One of the things that NSF really wants to see, in every proposal nowadays, is how students will benefit from proposed research and education initiatives. It is no longer "enough", if it ever was, to have a strong positive effect on one's field alone; ideally, the pedagogical and scientific benefits should percolate across STEM disciplines.
One of the things that came out of the Statewide EPSCoR Conference on 08 September 2004 was a discussion, catalyzed by Dr. Elizabeth Yanik's talk about STEM programs for young women, including the MASTER IT workshop and Expanding Your Horizons conferences. Here at K-State we have the Girls Researching Our World (GROW) program for middle school girls and the Teen Women in Science and Technology (TWIST) program for high-schoolers.
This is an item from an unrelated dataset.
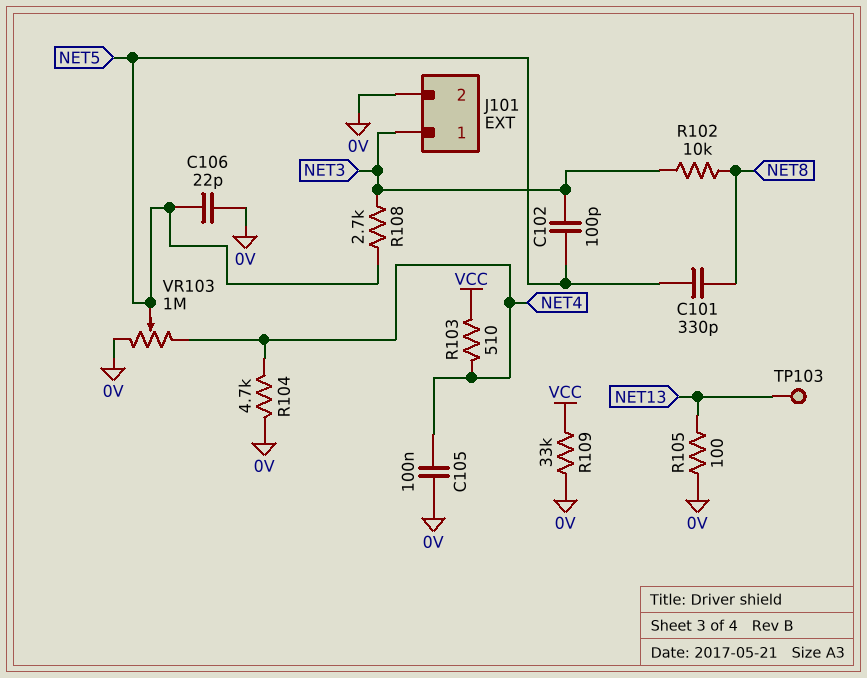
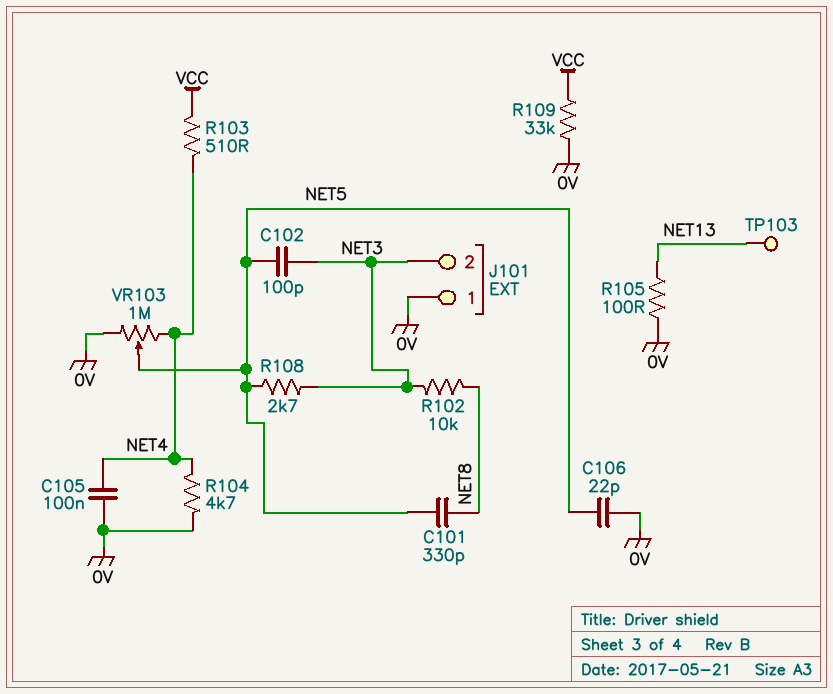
J101 pin 1: NET3 -> 0V
J101 pin 2: 0V -> NET3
Sometimes I get the impression that there is this persistent, willing assumption that by the first year of undergraduate studies, female students have been through enough attrition that the ones remaining in the program are tough. Either that, or that programs designed to maintain and boost self-confidence in female STEM students are working. I'm not sure that either assumption is actually true in reality, but judging by the understatedness of the Women in Engineering and Science Program, I think it's plausible that this view is held by some educators in STEM areas. What do you all think?
1 istari_ala, since you were feeling like one of the older students, I thought I'd mention that I was thinking of you along with the other young women who joined my group over the past few years when I conceived of it.